→ About this exercise
Find the lines below holding the word "Page" and copy each of them.

Items from a data source:
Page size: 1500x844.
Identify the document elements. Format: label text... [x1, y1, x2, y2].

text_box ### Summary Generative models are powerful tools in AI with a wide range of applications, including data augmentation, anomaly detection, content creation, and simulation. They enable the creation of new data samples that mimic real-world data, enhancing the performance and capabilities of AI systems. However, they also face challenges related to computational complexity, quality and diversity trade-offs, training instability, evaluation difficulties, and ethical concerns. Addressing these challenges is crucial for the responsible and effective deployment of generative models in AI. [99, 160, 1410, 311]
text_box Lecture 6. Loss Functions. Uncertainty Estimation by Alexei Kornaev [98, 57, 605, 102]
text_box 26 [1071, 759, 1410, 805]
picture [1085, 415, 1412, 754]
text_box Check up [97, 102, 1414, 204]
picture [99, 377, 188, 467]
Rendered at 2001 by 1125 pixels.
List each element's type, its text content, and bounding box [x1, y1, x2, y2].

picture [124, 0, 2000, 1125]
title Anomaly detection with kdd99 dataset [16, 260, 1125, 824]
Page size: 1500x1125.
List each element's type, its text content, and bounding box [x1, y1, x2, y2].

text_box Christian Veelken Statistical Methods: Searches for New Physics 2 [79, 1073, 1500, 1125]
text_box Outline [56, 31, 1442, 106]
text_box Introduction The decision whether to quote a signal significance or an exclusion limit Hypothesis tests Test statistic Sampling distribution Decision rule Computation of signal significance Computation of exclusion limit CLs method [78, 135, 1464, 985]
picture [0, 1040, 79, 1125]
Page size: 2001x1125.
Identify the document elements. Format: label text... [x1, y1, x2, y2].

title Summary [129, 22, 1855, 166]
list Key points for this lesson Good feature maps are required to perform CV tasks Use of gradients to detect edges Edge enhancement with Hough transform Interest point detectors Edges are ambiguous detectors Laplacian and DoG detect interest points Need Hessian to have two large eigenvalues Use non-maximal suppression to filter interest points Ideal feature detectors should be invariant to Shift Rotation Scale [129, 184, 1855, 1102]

→ Response area
Page size: 1500x844.
Page size: 1500x1125.
Page size: 2001x1125.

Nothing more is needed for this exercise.